» Entries provided

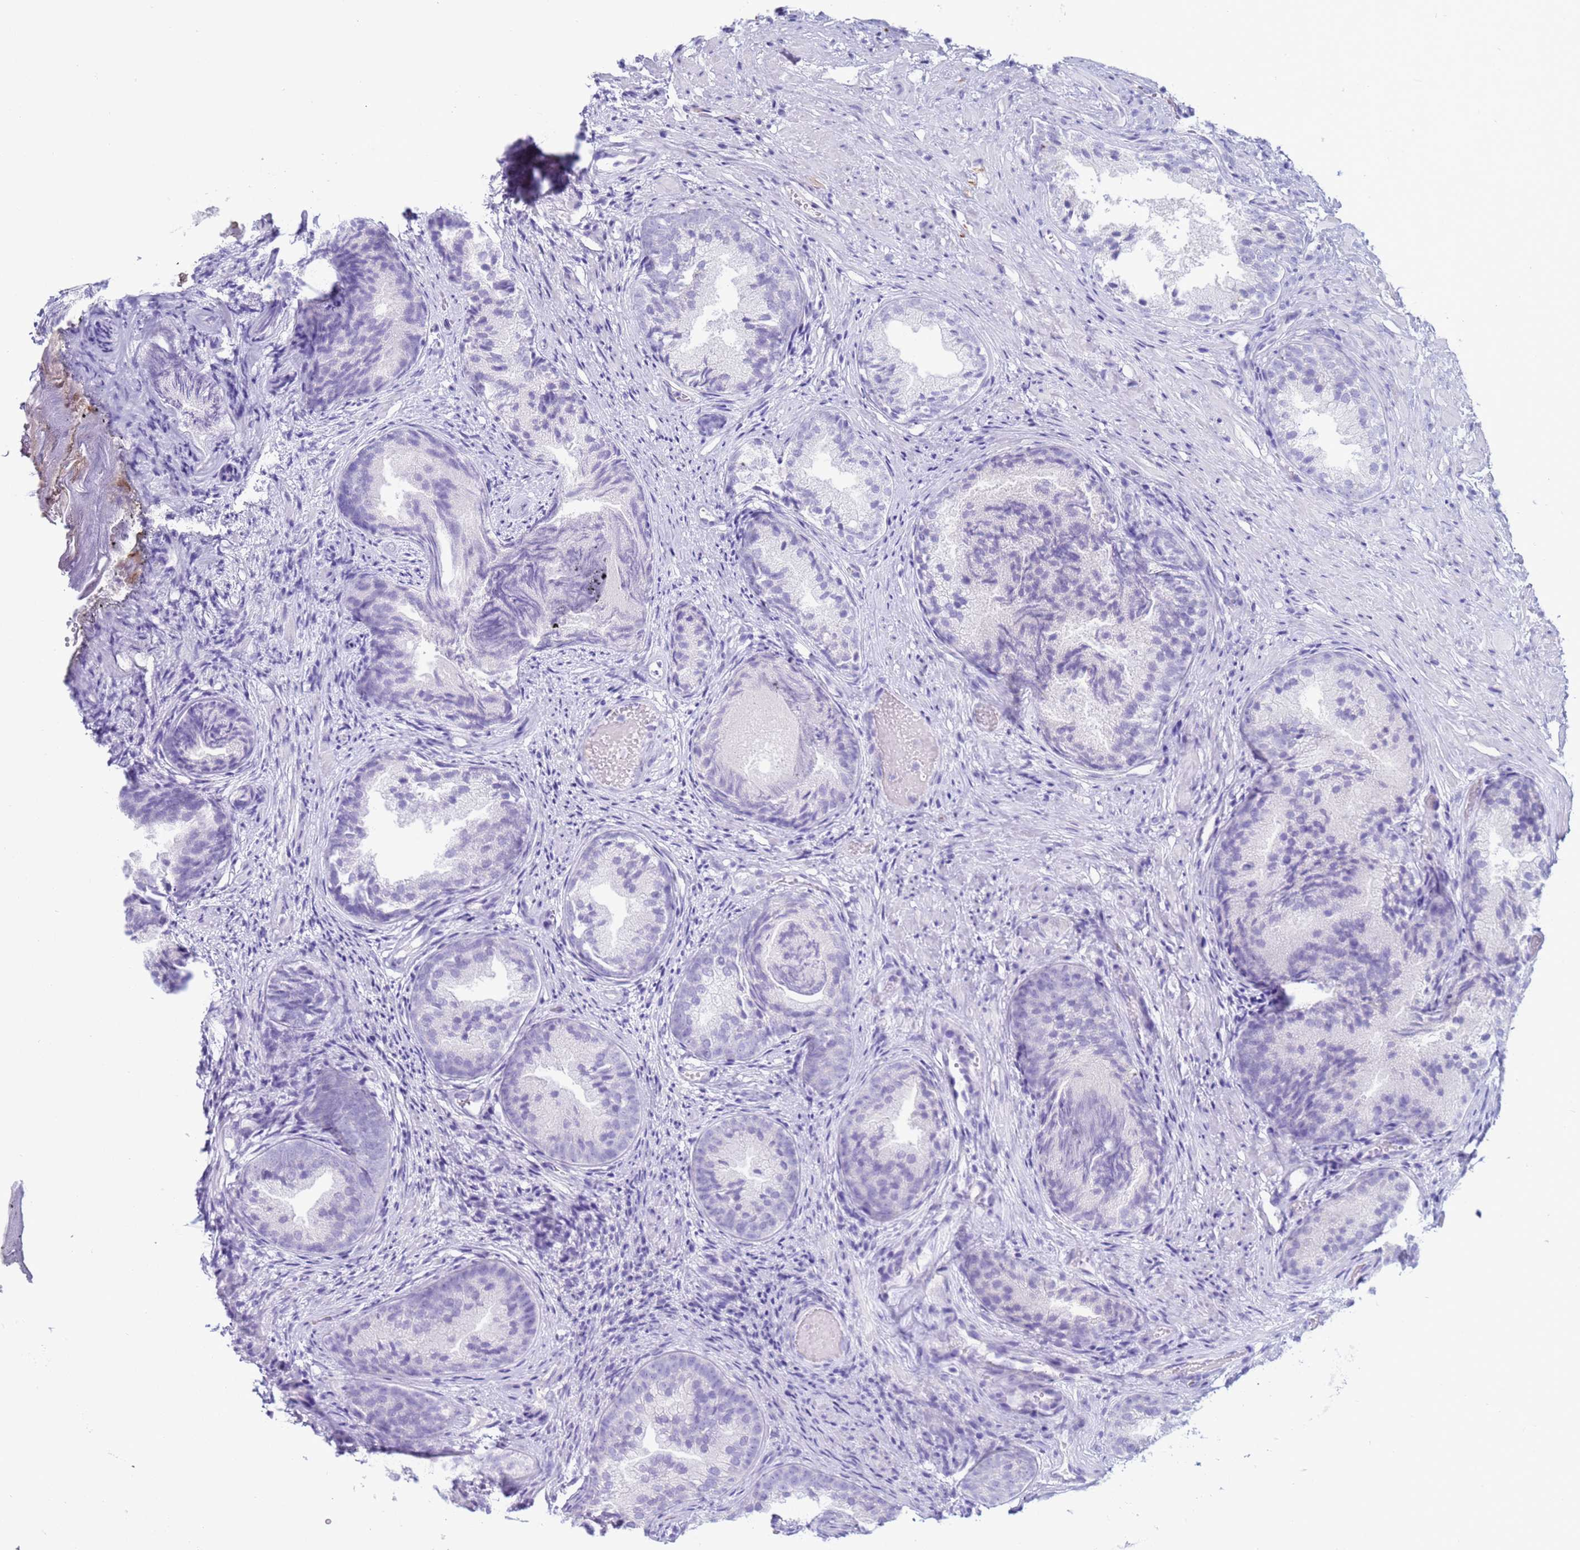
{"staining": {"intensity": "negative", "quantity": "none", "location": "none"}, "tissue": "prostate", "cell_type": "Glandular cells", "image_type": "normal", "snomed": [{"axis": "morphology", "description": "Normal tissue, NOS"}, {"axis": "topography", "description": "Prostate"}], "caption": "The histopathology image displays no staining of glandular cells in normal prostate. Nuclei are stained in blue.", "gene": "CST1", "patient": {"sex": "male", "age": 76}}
==
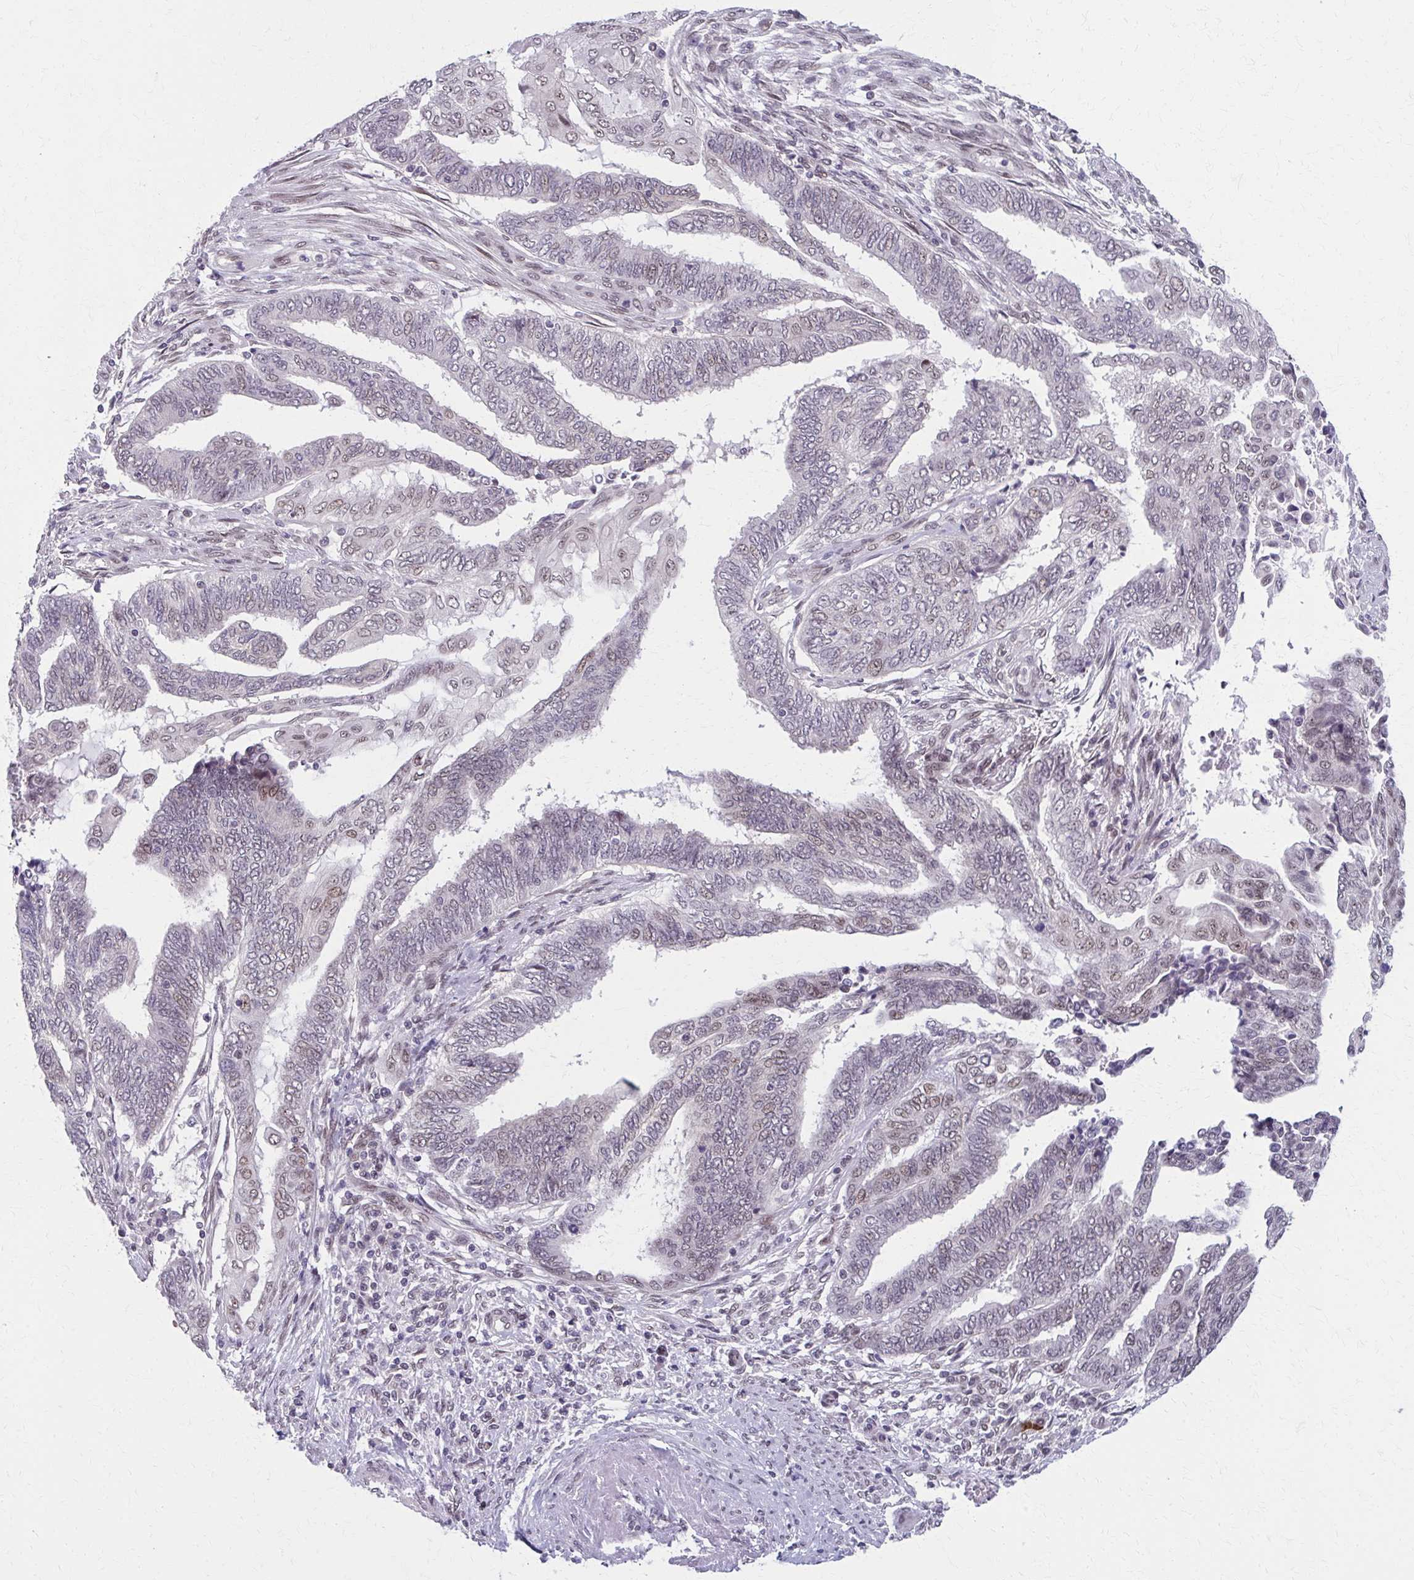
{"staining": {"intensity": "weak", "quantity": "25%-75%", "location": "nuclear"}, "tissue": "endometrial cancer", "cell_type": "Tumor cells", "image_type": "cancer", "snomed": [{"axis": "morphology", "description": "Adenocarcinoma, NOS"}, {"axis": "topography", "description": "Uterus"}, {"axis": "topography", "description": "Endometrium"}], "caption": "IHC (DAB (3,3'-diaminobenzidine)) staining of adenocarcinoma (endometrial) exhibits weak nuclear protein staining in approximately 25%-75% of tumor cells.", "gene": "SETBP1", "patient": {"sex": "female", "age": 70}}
--
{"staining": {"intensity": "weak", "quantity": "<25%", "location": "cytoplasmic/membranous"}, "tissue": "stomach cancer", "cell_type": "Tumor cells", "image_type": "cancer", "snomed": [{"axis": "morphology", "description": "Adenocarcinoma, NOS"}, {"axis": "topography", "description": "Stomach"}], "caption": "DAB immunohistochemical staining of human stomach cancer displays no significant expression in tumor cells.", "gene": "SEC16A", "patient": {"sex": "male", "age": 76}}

» Brief
Above are the entries; copy out every line among them that contains the word "weak".

» Response for this exercise
{"staining": {"intensity": "weak", "quantity": "25%-75%", "location": "nuclear"}, "tissue": "endometrial cancer", "cell_type": "Tumor cells", "image_type": "cancer", "snomed": [{"axis": "morphology", "description": "Adenocarcinoma, NOS"}, {"axis": "topography", "description": "Uterus"}, {"axis": "topography", "description": "Endometrium"}], "caption": "IHC (DAB (3,3'-diaminobenzidine)) staining of adenocarcinoma (endometrial) exhibits weak nuclear protein staining in approximately 25%-75% of tumor cells.", "gene": "SETBP1", "patient": {"sex": "female", "age": 70}}
{"staining": {"intensity": "weak", "quantity": "<25%", "location": "cytoplasmic/membranous"}, "tissue": "stomach cancer", "cell_type": "Tumor cells", "image_type": "cancer", "snomed": [{"axis": "morphology", "description": "Adenocarcinoma, NOS"}, {"axis": "topography", "description": "Stomach"}], "caption": "DAB immunohistochemical staining of human stomach cancer displays no significant expression in tumor cells.", "gene": "SEC16A", "patient": {"sex": "male", "age": 76}}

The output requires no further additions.